## EXERCISE PROMPT
Repeat word for word the lines from the one containing "3: 13 -> 15.12" to the end of the material below, and leave all pictures out.

## DATA PROVIDED
■ ■ ■ ■ ■

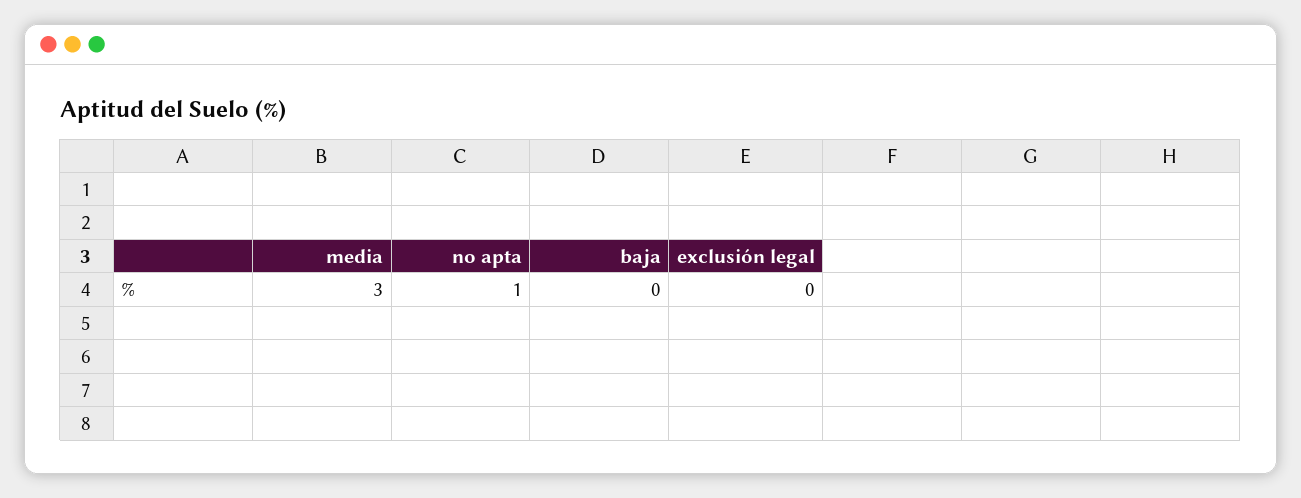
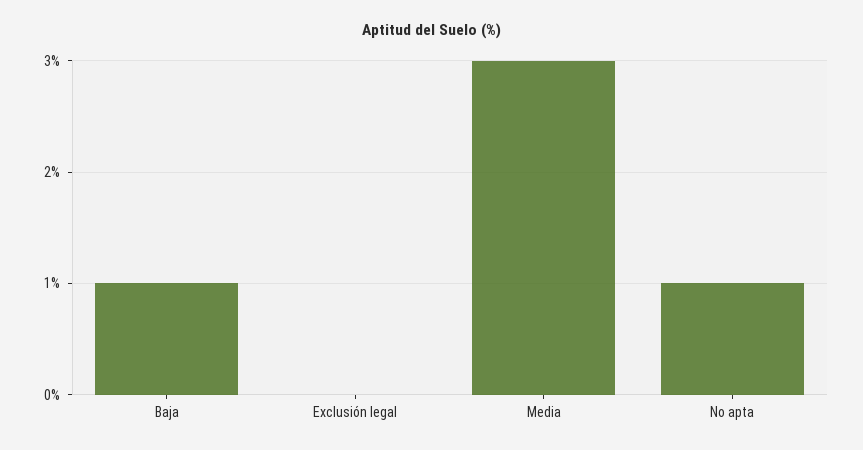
baja: 0 -> 1

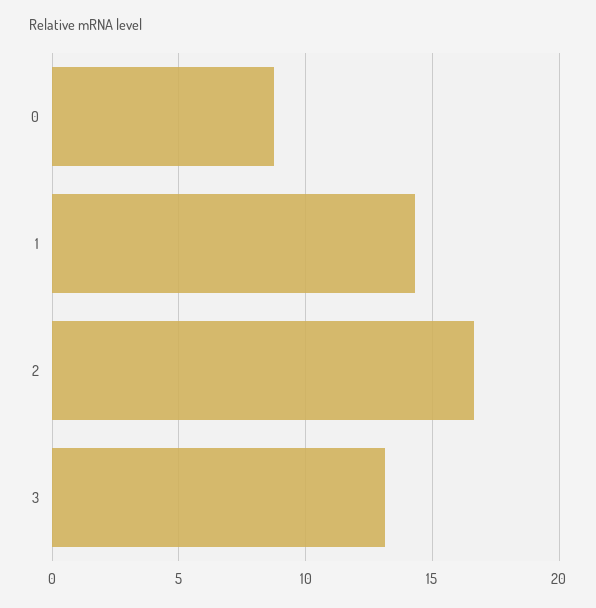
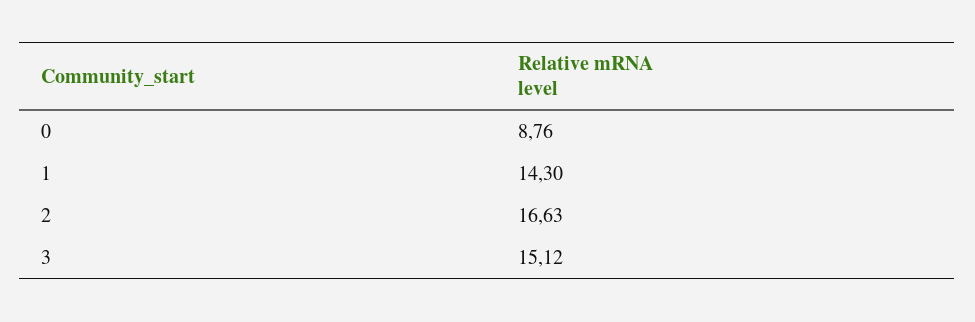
3: 13 -> 15.12

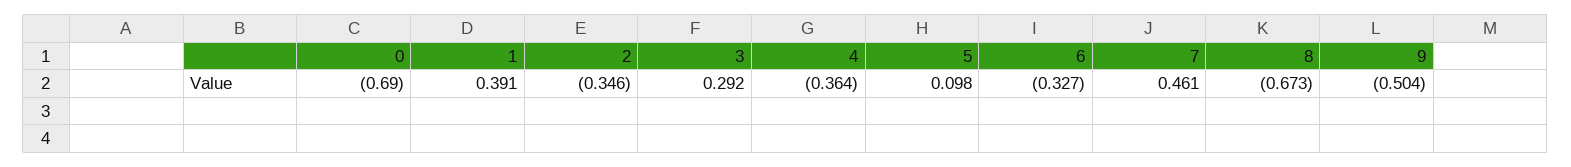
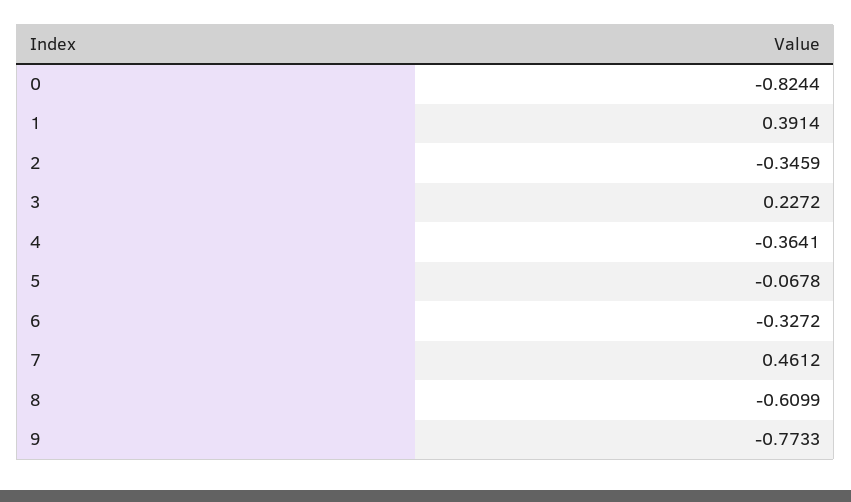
0: -0.69 -> -0.8244
3: 0.292 -> 0.2272
5: 0.098 -> -0.0678
8: -0.673 -> -0.6099
9: -0.504 -> -0.7733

■ ■ ■ ■ ■

## TASK ANSWER
3: 13 -> 15.12

0: -0.69 -> -0.8244
3: 0.292 -> 0.2272
5: 0.098 -> -0.0678
8: -0.673 -> -0.6099
9: -0.504 -> -0.7733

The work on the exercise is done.